Synthesized answer
Dynamical complexity, by providing a physical interpretation of mathematical complexity theory, can serve as a framework for rethinking scientific explanation [1]. In climatology, which studies a system of high dynamical complexity [4], this application might alter our understanding of scientific explanation by shifting focus from single "best fit" models to a plurality of specialized tools. This includes embracing the diversity of climate models, where each model is designed to explain a narrow range of phenomena [5].
The passages suggest that the markedly high degree of dynamical complexity in the global climate system shapes the methodology of climate science and gives rise to unique problems [4]. This complexity, characterized by non-linearities, feedback loops, and chaotic dynamics, places principled limits on the effectiveness of computational models [5]. Consequently, rather than aiming for a single explanatory model, climatology necessitates examining multiple models and correlating their outputs to understand the climate system as a whole [5]. The passages do not explicitly detail how this application fundamentally alters the *definition* of what constitutes a scientific…
Synthesized from the book passages below. Chat with the book on Feynman for follow-up.
From the book
formation-theoretic objects (signals, for instance) rather than the physical and social systems studied by scientists. Dynamical complexity, a concept articulated in detail in the first third of the dissertation, is designed to bridge the gap between the mathematics of contemporary complexity theory (in particular the formalism of “effective complexity” developed by Gell-Mann and Lloyd [2003]) and a more general account of the structure of science generally. Dynamical complexity provides a physical interpretation of the formal tools of mathematical complexity theory, and thus can be used as…
s dynamical complexity is the sum of the effective complexity values for all relevant ways of representing the system. See Section 2.2.2 for more on this. In this chapter, I would like to narrow our focus and apply some of the concepts we’ve developed over the last hundred (or so) pages to more practical concerns. In Chapter Zero , I argued that the issue of global climate change is perhaps the most pressing scientific problem of our time, and suggested that the paucity of philosophical engagement with this problem is a travesty in need of serious attention. Chapter One consisted of a…
disciplinary and holistic methods of climatology can help us better understand the nature of complex systems in general. Questions surrounding climate science can be divided into three rough categories: foundational, methodological, and evaluative questions. ”How do we know that we can trust science?" is a paradigmatic foundational question (and a surprisingly difficult one to answer). Because the global climate is so complex, questions like “what makes a system complex?” also fall into this category. There are a number of existing definitions of ‘complexity,’ and while all of them capture…
with a system of high dynamical complexity, and think about and how have those challenges been met in different fields. We’ll examine why it is that scientists care about dynamical complexity, and what can be learned by assessing the dynamical complexity of a given system. In Chapter Five , I’ll synthesize the two threads that have, up to that point, been pursued more-or-less in parallel and argue the global climate is a paradigmatic dynamically complex system. We’ll examine how that fact has shaped the methodology of climate science, as well as how it has given rise to a number of unique…
els, and argue that the sense of “complexity” used in the climate modeling community is related to dynamical complexity. With a clear understanding of the basics of climate modeling in hand, I then argue that foundational issues discussed early in the dissertation suggest that computation plays an irrevocably central role in climate modeling. “Science by simulation” is essential given the complexity of the global climate, but features of the climate system--the presence of non-linearities, feedback loops, and chaotic dynamics--put principled limits on the effectiveness of computational…
More questions about this book
- The text introduces "Dynamical complexity" as a concept designed to bridge mathematical complexity theory with a general account of science. If you were explaining this concept to someone with no background, what specific problem does "dynamical complexity" aim to solve that existing definitions of complexity, primarily developed for information-theoretic objects, fail to address for physical and social systems?

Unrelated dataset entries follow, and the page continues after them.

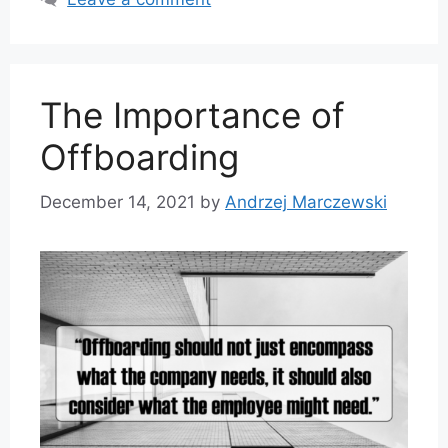
The Importance of
Offboarding
December 14, 2021
by
Andrzej Marczewski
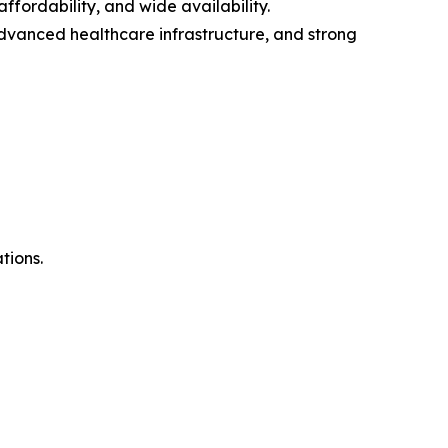
fordability, and wide availability.
advanced healthcare infrastructure, and strong
tions.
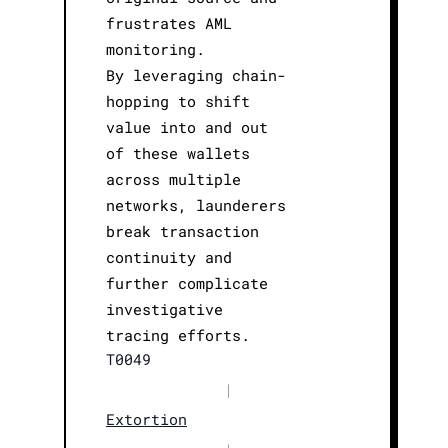
frustrates AML
monitoring.
By leveraging chain-
hopping to shift
value into and out
of these wallets
across multiple
networks, launderers
break transaction
continuity and
further complicate
investigative
tracing efforts.
T0049
|
Extortion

- Climatology is presented as a "paradigmatic complex systems science" due to the interaction of many different components at varying temporal and spatial scales. How does this multifaceted interaction specifically challenge our ability to predict system changes over time, and in what ways does a "multidisciplinary and holistic" approach address these predictive challenges?

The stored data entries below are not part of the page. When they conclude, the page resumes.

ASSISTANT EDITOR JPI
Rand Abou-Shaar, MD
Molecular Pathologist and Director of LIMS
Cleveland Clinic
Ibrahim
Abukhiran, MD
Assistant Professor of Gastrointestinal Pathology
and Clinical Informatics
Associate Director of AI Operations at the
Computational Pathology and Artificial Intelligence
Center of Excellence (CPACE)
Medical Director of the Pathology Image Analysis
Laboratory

- The author notes that foundational questions include "How do we know that we can trust science?" when facing a complex system. If "Dynamical complexity" provides a physical interpretation of mathematical tools, how might this physical interpretation directly enhance our ability to build and justify trust in scientific models for complex systems like the climate, particularly concerning their predictions and explanations?
- The text mentions that existing definitions of 'complexity' are often developed for information-theoretic objects. How would you illustrate, using a simple, non-climatic example, the difference in understanding a system's "dynamical features" when viewed through an information-theoretic lens versus the "physical interpretation" offered by dynamical complexity?